Several years ago I went on a customer call with a sales rep who had raced crew in college. Over lunch she told me how her coach found the best racing team each year. At the beginning of the season, the coach would race prospective crew members in two boats and swap the women to different positions and boats until it became clear that one boat was consistently faster than the other. The results, she said, often defied logic: with women with less speed, skill or strength making the team at the expense of more capable colleagues.
In many ways, this story applies directly to building all teams, including high tech software teams. I have had the opportunity to work and even build a great software team or two over the years. Each one was unique, with different strengths and characteristics - but each one had had an aggregate output substantially greater than the sum of its parts.
My first great team was one I joined at Easel, a team which combined local software engineers, relocated German engineers from an acquired company, and some external consultants from Denmark. This team became known later as the "first Scrum team" thanks to Jeff Sutherland and his 1994 paper. But methodology and process aside, it really was a great team (although my thinking may be skewed by our ritual Friday meetings served with hard liquor and beer). Then there was the Firefly team, which was composed mostly of 20-something MIT engineers who could work to 11 PM, close the clubs on Landsdowne Street, and then start again the following morning. The team was dysfunctional in more ways than I can count, but its aggregate output - particularly in innovative products and ideas - was substantial. And then there was my team at SilverBack, a team which evolved over the first few years but eventually settled an a core group of engineers, many of whom I still work with today.
While each great team is different, I have always followed a few fundamentals principles in building software organizations. These include:
Hire a Few 10X Engineers
Software engineering is one of the few professions in which an individual truly can produce ten times the output of another. All great teams will have at least one or two of these engineers. They are the rock stars, the 10X engineers. Some times they are loud and aggressive; some times reserved and quiet. The trick as a manager is to have both the right number, types and mix. Always remember: some times you really can have too much of a good thing. Also, be wary of any manager who actually thinks they hired all rock stars.
You can see it at a design meeting or code review: the team expects excellence, whether it is in the approach to handling of exceptions or the adherence to the right design pattern. Engineers in these teams share a passion around the craft of software engineering. They have a no compromise attitude to the software they create, and drive a culture in which members of the team must either step up their game or go home.

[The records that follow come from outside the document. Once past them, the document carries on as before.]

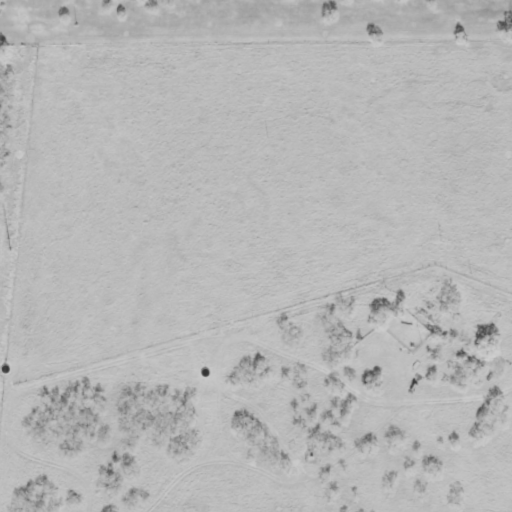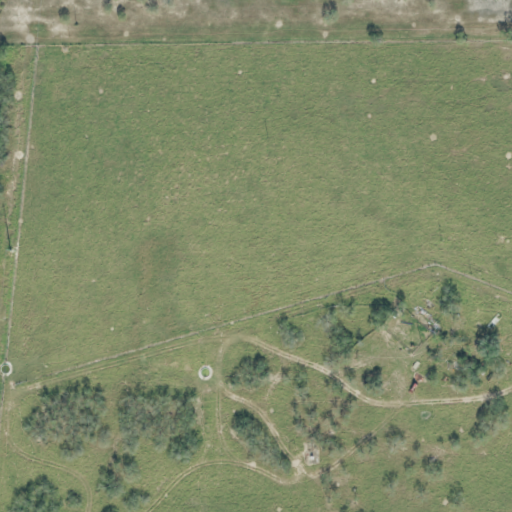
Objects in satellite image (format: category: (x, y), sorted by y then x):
power tower: (7, 249)
building: (483, 315)
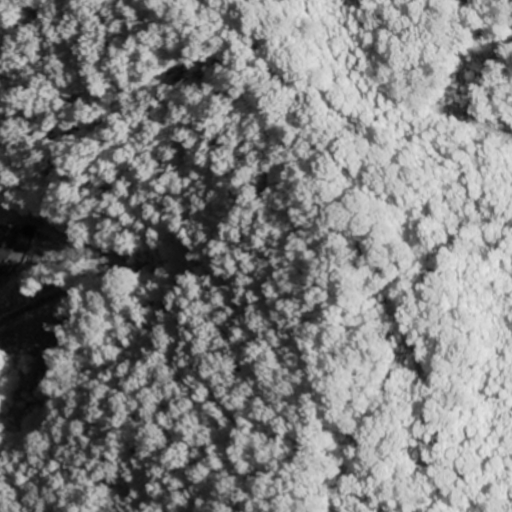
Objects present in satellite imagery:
building: (6, 244)
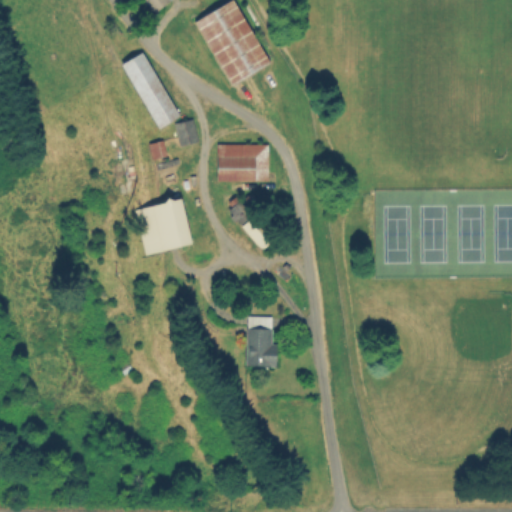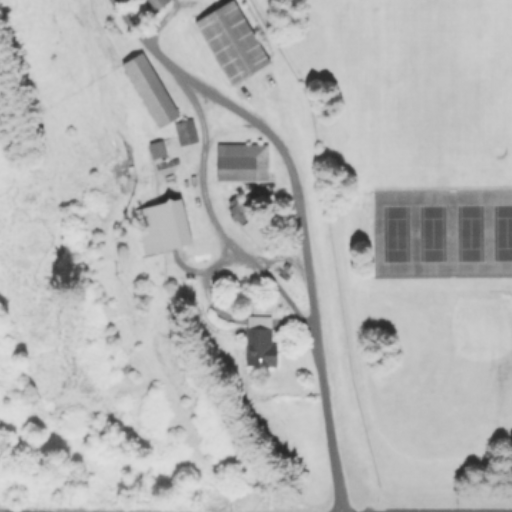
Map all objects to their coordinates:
building: (153, 4)
building: (152, 5)
building: (229, 41)
building: (232, 43)
park: (411, 84)
building: (152, 89)
building: (147, 90)
building: (185, 130)
building: (182, 132)
building: (155, 149)
building: (157, 150)
building: (239, 162)
building: (243, 164)
road: (209, 203)
road: (299, 216)
building: (253, 223)
building: (160, 226)
building: (164, 227)
park: (468, 232)
park: (501, 232)
park: (394, 233)
park: (430, 233)
building: (252, 234)
road: (211, 273)
road: (284, 290)
road: (214, 303)
building: (257, 342)
building: (252, 345)
park: (450, 351)
building: (125, 368)
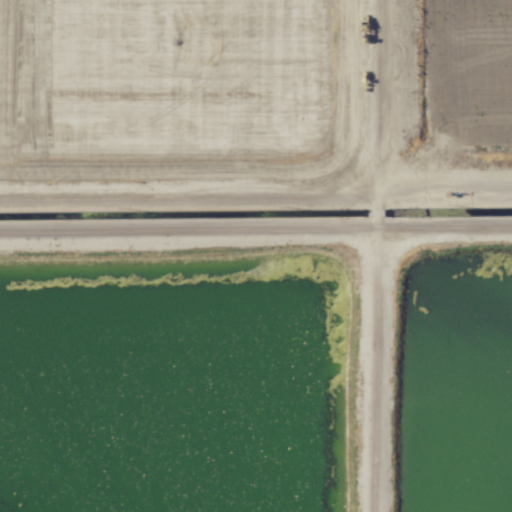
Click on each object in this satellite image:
wastewater plant: (457, 69)
wastewater plant: (173, 74)
road: (255, 191)
road: (255, 226)
wastewater plant: (256, 256)
road: (377, 256)
wastewater plant: (460, 381)
wastewater plant: (170, 386)
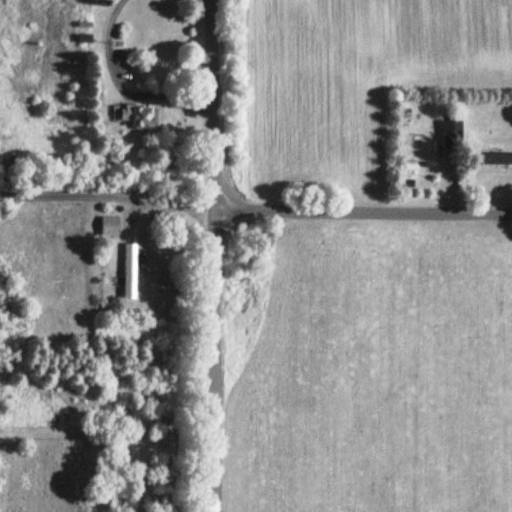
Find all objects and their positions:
road: (118, 84)
building: (142, 120)
building: (451, 131)
building: (492, 159)
road: (109, 194)
road: (364, 213)
building: (108, 228)
road: (216, 255)
building: (129, 273)
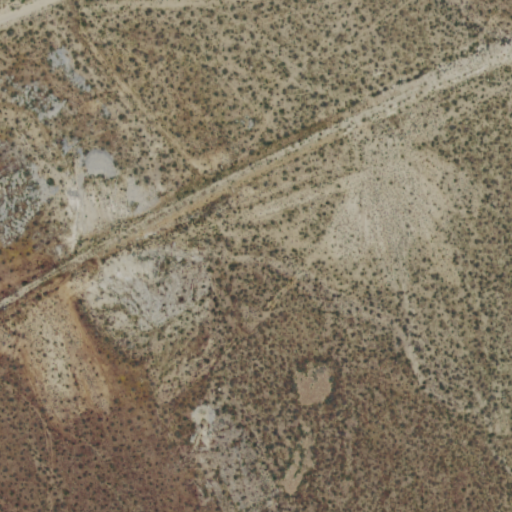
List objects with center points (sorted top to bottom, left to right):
road: (24, 8)
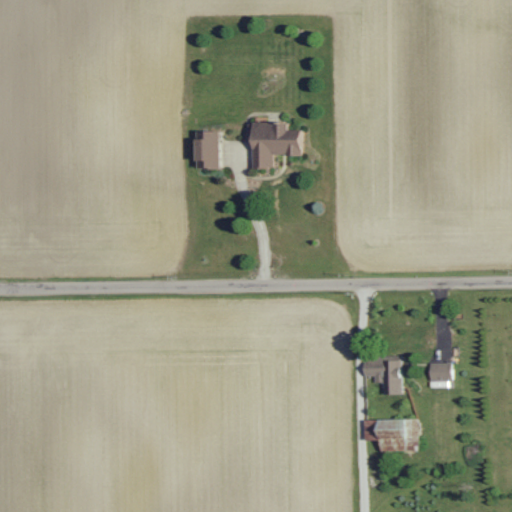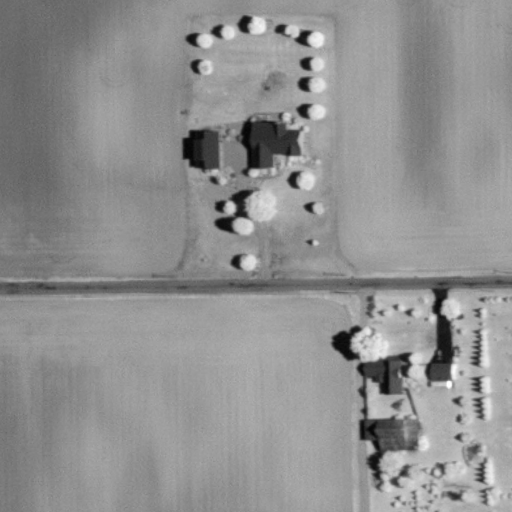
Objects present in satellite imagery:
building: (274, 143)
building: (207, 149)
road: (256, 219)
road: (256, 284)
building: (441, 372)
building: (388, 377)
road: (360, 397)
building: (393, 434)
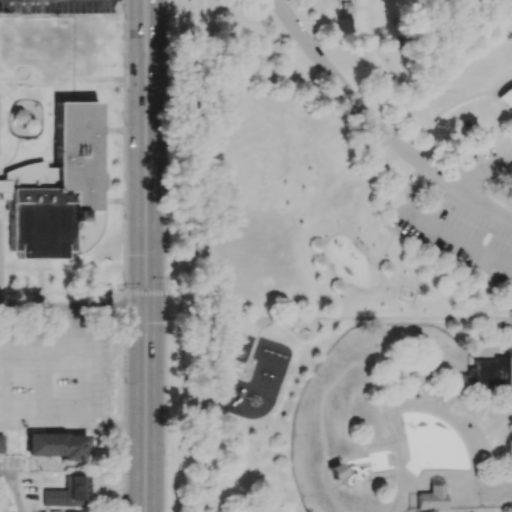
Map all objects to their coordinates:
street lamp: (120, 4)
street lamp: (49, 15)
street lamp: (83, 15)
street lamp: (314, 38)
street lamp: (126, 68)
road: (413, 88)
road: (353, 102)
road: (424, 106)
street lamp: (168, 139)
road: (166, 146)
parking lot: (486, 157)
road: (482, 173)
street lamp: (484, 188)
road: (417, 189)
building: (57, 190)
road: (482, 202)
street lamp: (126, 218)
road: (387, 221)
parking lot: (461, 230)
road: (459, 239)
road: (354, 240)
road: (386, 246)
road: (193, 253)
traffic signals: (145, 255)
road: (145, 256)
park: (338, 256)
road: (143, 291)
street lamp: (164, 299)
road: (346, 302)
road: (165, 304)
road: (72, 311)
road: (338, 318)
street lamp: (58, 322)
traffic signals: (145, 323)
road: (48, 329)
street lamp: (375, 345)
road: (472, 345)
road: (253, 346)
street lamp: (437, 346)
road: (490, 346)
road: (57, 347)
building: (509, 353)
building: (492, 372)
road: (461, 373)
building: (489, 373)
street lamp: (317, 375)
street lamp: (126, 381)
road: (464, 381)
building: (463, 382)
road: (395, 385)
road: (456, 388)
building: (509, 390)
street lamp: (431, 396)
road: (418, 405)
road: (444, 407)
road: (165, 414)
road: (396, 414)
road: (320, 421)
road: (391, 424)
road: (496, 431)
street lamp: (296, 434)
road: (400, 436)
road: (467, 438)
building: (1, 443)
building: (56, 446)
road: (394, 450)
street lamp: (164, 455)
road: (400, 461)
building: (334, 470)
road: (401, 470)
road: (407, 472)
road: (456, 474)
road: (494, 476)
road: (437, 479)
road: (420, 480)
building: (437, 481)
road: (333, 484)
street lamp: (477, 485)
road: (14, 492)
building: (68, 493)
building: (228, 495)
street lamp: (304, 495)
road: (413, 497)
building: (432, 498)
building: (433, 499)
street lamp: (482, 502)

Support Constructive Conflict
The best work my teams have produced came as a result of a engineers doing battle at a white board. Conflict is inherent in building great software. The conflict is a natural byproduct of having passionate and diverse engineers solve complex problems. The lack of conflict should worry a manager as much as too much conflict. Great teams have the comfort and respect to engage in constructive conflict without crossing the line. The key I should stress is: constructive conflict.
Drive Clarity of Mission
Don Bulens, former CEO of EqualLogics (sold to Dell for $1.4B) said when I first met him that his success came by focusing exclusively on driving customer value every day. Great teams know what they have been organized to do, know their customer, and maintain maniacal focus on their mission and objectives. The mission of a software organization is not to build great software, but to drive real customer value through the delivery of great software. Ensure your teams understands their mission, and they will rarely go astray.
All software managers have their story of the great engineer that just couldn't quite fit in with the team. Achieving the right balance is essential to a successful team. There are many different types of engineers on software teams - rock stars, utility players, hard-core coders, etc... - and striking the right balance of types and personalities is essential to team cohesion. Do not sacrifice overall team cohesion and effectiveness for any individual or group of individuals. Remember: the strong boat in crew is not necessarily made up of the strongest rowers, but of the most cohesive team.
Teams that have mutual respect between the engineers are more likely to produce great results. The respect enables constructive conflict, contributes to cohesion, and raises the expectation of performance. Respect is the oil that lubricates the software engine.
Drive Just Enough of the Right Process
You know the old adage: people trump process, politics trump people. We can argue methodologies until we are blue in the face, but the simple fact remains: great teams are great independent of process. The key is to find the right processes for your product, team and industry. Too much process will suffocate a great team; too little will produce chaos. Give up your search for the one right process, and start understanding the right process for your team, product, market and technology.
Hire Continuous Learners
A question I always ask when interviewing engineers is: what technologies do you like to play with in your free time? I'm typically not really interested in the specifics, but to know that they do have a personal need to stretch their knowledge. Engineers that constantly push the boundaries of their knowledge are more likely to be at the top of their game.
Building great teams requires a clarity of organization vision, rigorous hiring practices, an understanding of the needs and motivations of your engineers, and willingness to change - especially when that change is not easy. Unfortunately there is no recipe book to follow in building great software teams. You need to race your boat, making changes along the way, until you arrive at the optimum team for your product and organization.